Big guns are still firing in slams

THE more things change, the more they stay the same.

New stars such as Kei Nishikori, Milos Raonic and Grigor Dimitrov in the men's game, and Simona Halep and Eugenie Bouchard in the women's, may have threatened to upset the order at the Australian Open, but when the dust settled it was world No.1 players Novak Djokovic and Serena Williams who stood supreme.

Williams claimed her sixth Aussie Open title, and 19th Grand Slam crown, after beating Maria Sharapova for the 16th consecutive time in the final.

And Djokovic overcame what appeared to be a debilitating leg muscle issue at the start of the third set to down Andy Murray 7-6 6-7 6-3 6-0 in a brutal men's final.

It was the fifth Australian Open title for the Serb, the most in the Open era and only one behind the all-time record held by Roy Emerson.

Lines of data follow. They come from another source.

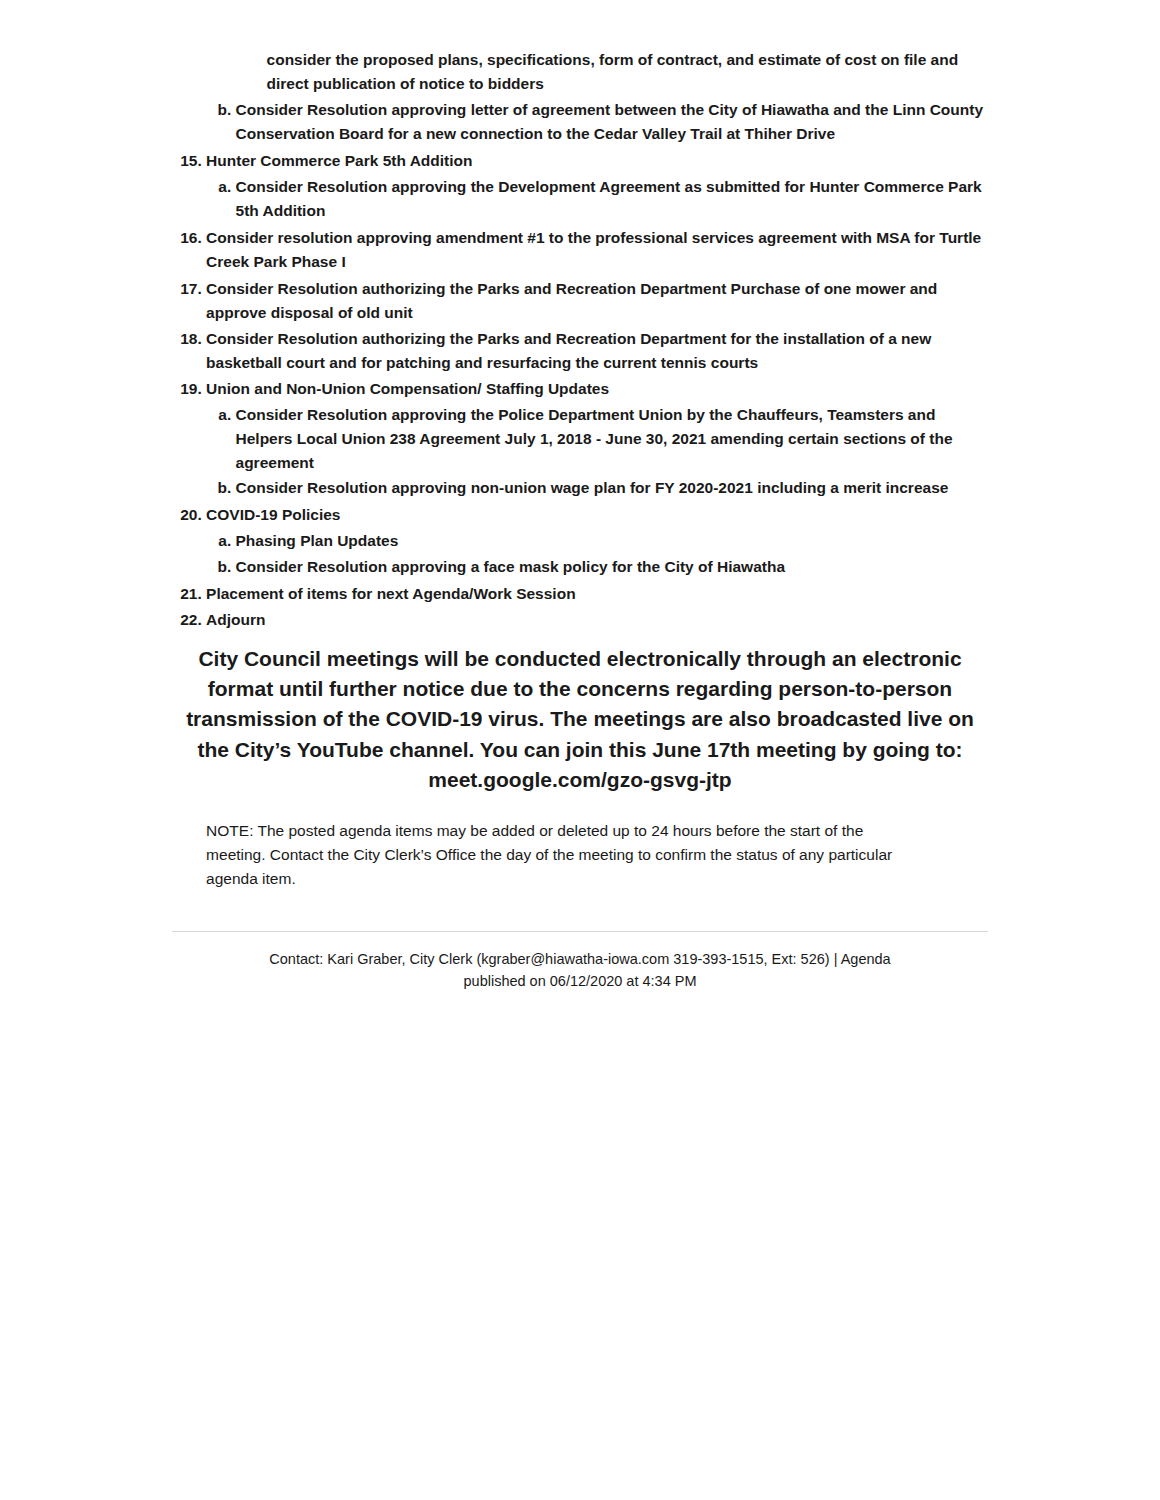consider the proposed plans, specifications, form of contract, and estimate of cost on file and direct publication of notice to bidders
Consider Resolution approving letter of agreement between the City of Hiawatha and the Linn County Conservation Board for a new connection to the Cedar Valley Trail at Thiher Drive
Hunter Commerce Park 5th Addition
Consider Resolution approving the Development Agreement as submitted for Hunter Commerce Park 5th Addition
Consider resolution approving amendment #1 to the professional services agreement with MSA for Turtle Creek Park Phase I
Consider Resolution authorizing the Parks and Recreation Department Purchase of one mower and approve disposal of old unit
Consider Resolution authorizing the Parks and Recreation Department for the installation of a new basketball court and for patching and resurfacing the current tennis courts
Union and Non-Union Compensation/ Staffing Updates
Consider Resolution approving the Police Department Union by the Chauffeurs, Teamsters and Helpers Local Union 238 Agreement July 1, 2018 - June 30, 2021 amending certain sections of the agreement
Consider Resolution approving non-union wage plan for FY 2020-2021 including a merit increase
COVID-19 Policies
Phasing Plan Updates
Consider Resolution approving a face mask policy for the City of Hiawatha
Placement of items for next Agenda/Work Session
Adjourn
City Council meetings will be conducted electronically through an electronic format until further notice due to the concerns regarding person-to-person transmission of the COVID-19 virus. The meetings are also broadcasted live on the City’s YouTube channel. You can join this June 17th meeting by going to: meet.google.com/gzo-gsvg-jtp
NOTE: The posted agenda items may be added or deleted up to 24 hours before the start of the meeting. Contact the City Clerk’s Office the day of the meeting to confirm the status of any particular agenda item.
Contact: Kari Graber, City Clerk (kgraber@hiawatha-iowa.com 319-393-1515, Ext: 526) | Agenda published on 06/12/2020 at 4:34 PM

The 27-year-old also joined former stars Andrew Agassi, Jimmy Connors and Ivan Lendl with eight Grand Slam titles to their name.

It was Murray's fourth loss from four finals at Melbourne Park, but the Scot was far from disconsolate.

"Success is being happy," he said. "It's not about winning every single tournament you play, because that isn't possible.

"I would rather lose in the final and be happy than win the final and go home and be miserable."

Murray's effort in reaching the final saw him return to the "big four" - alongside Djokovic, Roger Federer and Rafael Nadal - suggesting the next generation of stars, which could soon include Australia's Nick Kyrgios, may have to bide their time a while longer yet.